Alam et al also highlight that “the difference in battery longevity by manufacturer was independent of pacing burden, lead parameters in each chamber (except for left ventricular lead output), and burden of ICD therapy.” They found that after adjusting for these covariates in a multivariate Cox model, Medtronic devices remained more likely to reach the elective replacement indicator compared with the devices from the other two manufacturers.
“Improving device longevity across the whole industry should be an important goal. Achieving this goal may be facilitated by creating a system of financial reward for manufacturers, who provide devices with better battery longevity and conversely a system of financial penalty for those whit lesser battery performance,” noted the authors.

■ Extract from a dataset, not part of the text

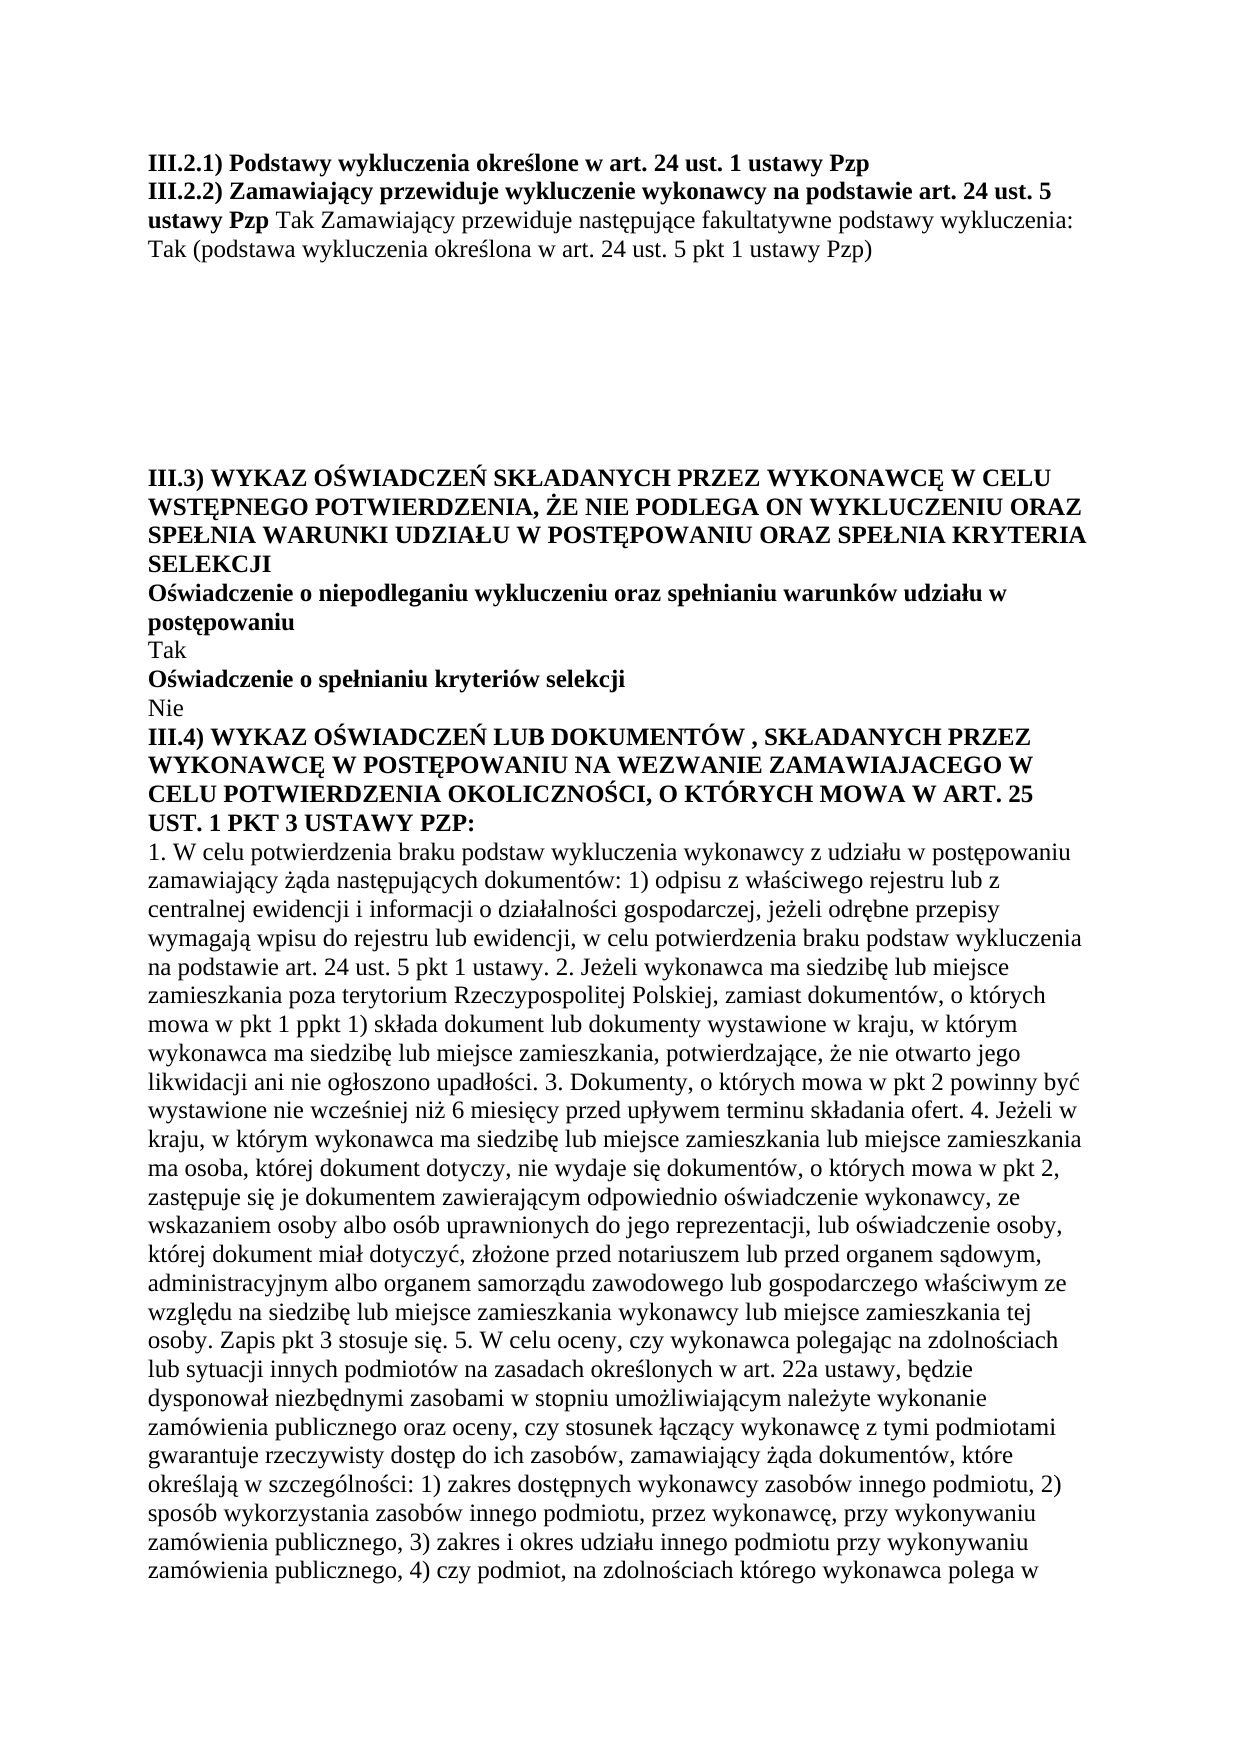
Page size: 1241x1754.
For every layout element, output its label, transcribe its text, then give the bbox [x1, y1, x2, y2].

They said that other large, independent, cohorts of patients at other institutions should be required to confirm these findings.
Samir Saba, (associate professor of Medicine and associate professor in Clinical and Translational Science, director, Cardiac Electrophysiology, University of Pittsburgh Medical Center) lead author of the study, told Cardiac Rhythm News: “Battery longevity is inversely linked to the frequency of invasive procedures performed on patients and to the overall risk of complications associated with these invasive procedures. Because of these important implications, the medical community should start paying closer attention to independent data comparing device performance across the industry“.
This study was sponsored exclusively by University of Pittsburgh Medical Center.